Kyle sold weed that he grew in his basement for a living. I would never have chosen this home for my children for a night. But compromises must be made at times. Kyle was wonderful.

He made us all these crazy delicious hamburgers. He got us a bunch of blankets and pillows and we got the kids settled on the gigantic sectional. He turned on a movie for the kids and turned off the lights. Kyle told funny stories and entertained us until the kids were asleep. Then he left us to get some sleep for the night.

You can say what you want about his profession. But out of everyone in that state, he was the only one who would take us in that night. He was hospitable and kind. I will be forever grateful to Kyle for his gift of shelter that night. Sometimes people surprise you.

The next day, we went to get the car. It took absolutely forever. By the time we got back to Aurora, the sun was setting. I drove to our friend’s house. My friend, Kristy, knew what was going on. Her husband may have known too, but they played it cool

Patrick was going to go meet up with a friend and be back. He planned to follow us to Minnesota, he said. We’d talk about it, but his friend was coming to get him and he’d be back. He hugged the kids and he kissed me.

He was hardly gone and we piled in the car. My friend wished us luck and sent us with some snacks. We drove into the night and I never looked back. I told the kids we were going on a long drive to see Auntie Jody and that we were going to stay there for awhile. We weren’t going to see Daddy for a long while.

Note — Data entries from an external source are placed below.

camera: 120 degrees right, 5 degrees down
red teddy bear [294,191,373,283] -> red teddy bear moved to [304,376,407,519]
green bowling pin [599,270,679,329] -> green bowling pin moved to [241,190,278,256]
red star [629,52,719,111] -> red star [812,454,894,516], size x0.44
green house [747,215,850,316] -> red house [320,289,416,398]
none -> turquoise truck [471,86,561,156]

They didn’t even cry. They soon fell asleep. As soon as they were out, I started to cry. I had left and now he knew that I was gone. I knew he wouldn’t come after me. As hard as he made it for me to leave, as dramatic as he made it in the end, I believe he wanted us to go. But he couldn’t just let go.

I arrived in Minnesota mid-morning two days before my brother’s wedding. We had to wait for Auntie Jody to be done with work because she’d moved and I didn’t know where she lived. It was the beauty of it if he did follow: he wouldn’t know where to find me because I didn’t know where I was going myself.

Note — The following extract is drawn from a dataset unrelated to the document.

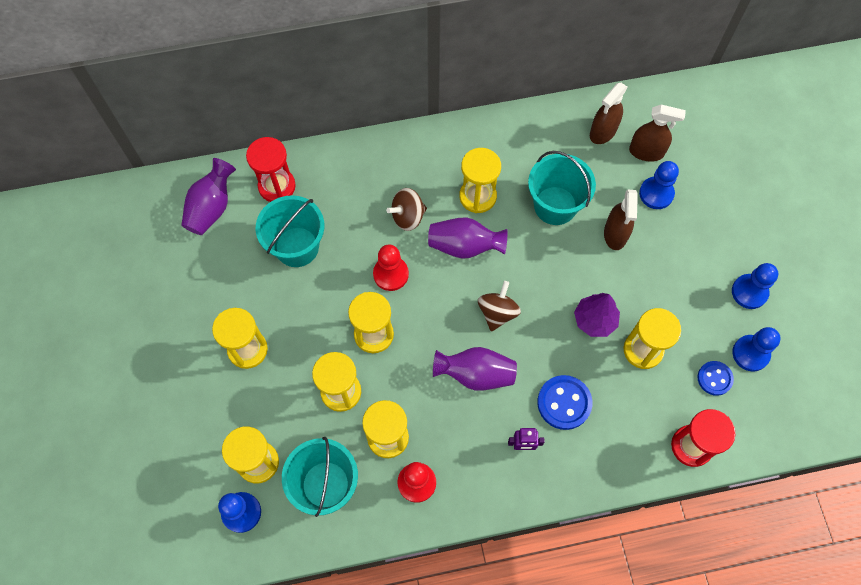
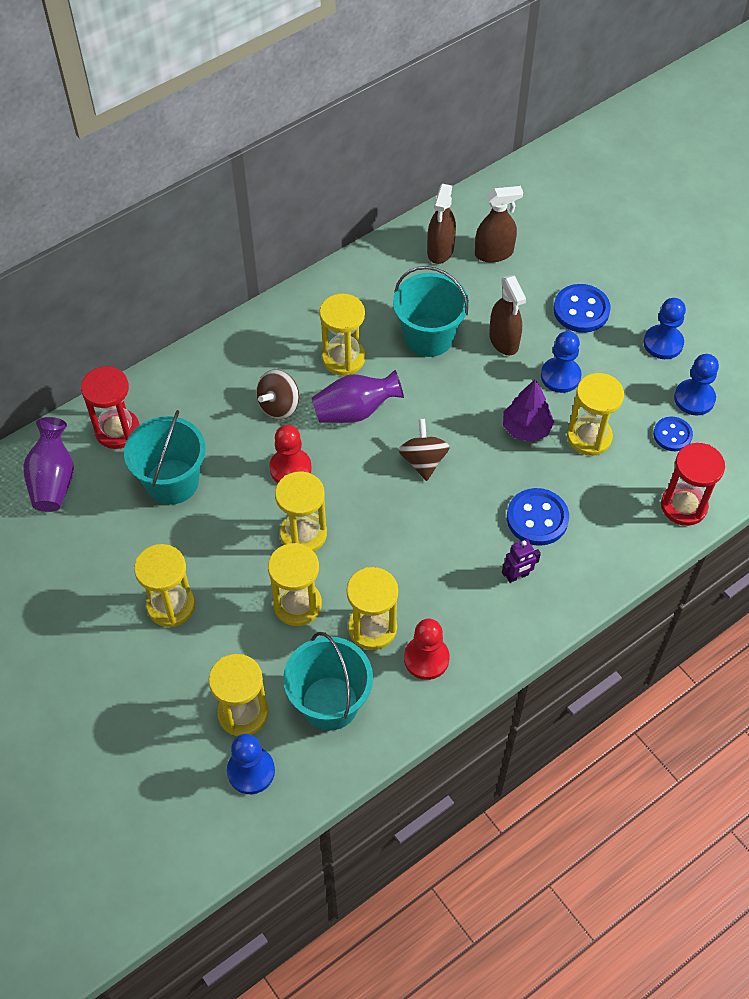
camera: 25 degrees left, 10 degrees down
purple vase [433,347,517,391] -> none
blue pawn [639,161,679,209] -> blue pawn moved to [541,331,582,393]
none -> blue button [554,284,611,333]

I got to Phil’s house and his family was there. His sister and her family were in town from Florida for my brother Tom’s wedding. It was fun to see everyone. We drove out to my Dad’s house and my step-mother, Pam, exclaimed that I’d gotten so skinny and that I’d finally look good in clothes. She picked out an outfit for me to wear to the wedding.

My sisters were there and it was so good to see everyone. But I was exhausted, so we drove to Jody’s finally. I burst into tears the moment I saw her. We went inside and had a glass of wine. She ordered pizza and we all ate and then went swimming in the pool inside her building. The kids and I would all share one big bed, and it was probably the best for now anyway. We were all freaked out and we only felt okay when we were all together.

The next few days went by in a whirlwind. Tom and Ashley got married. We celebrated and drove home that night, despite my Dad’s insistence we stay in his cabin. Something in me just told me to go.

The day after the wedding, we went to Phil’s house for the gift opening. Tom was about to go on a two month honeymoon. He handed me the keys to his car and told me I could drive it until he got back. I was so grateful. It was the best gift. I returned the rental car the same day.

At the wedding, my cousin had told me about the school her son went to. She told me to enroll Mina. I did and she started kindergarten almost immediately. She was so brave. School was hard for her, but she didn’t complain. She went every day with a smile on her face.

My Auntie Kathy took me to a place called Cornerstone. I sat in an advocates office and told her my story. We went through a short intake process and were invited to a women’s group. A meal would be provided and then child care was offered while the mom’s went to group.

Being home wasn’t so bad after all. I was still feeling stressed. I was still freaking out. This wasn’t a permanent solution. I would have to find something more stable and soon. I had been so deep into survival mode, I had to just learn to relax again. And although things had started off well, they certainly didn’t stay that way.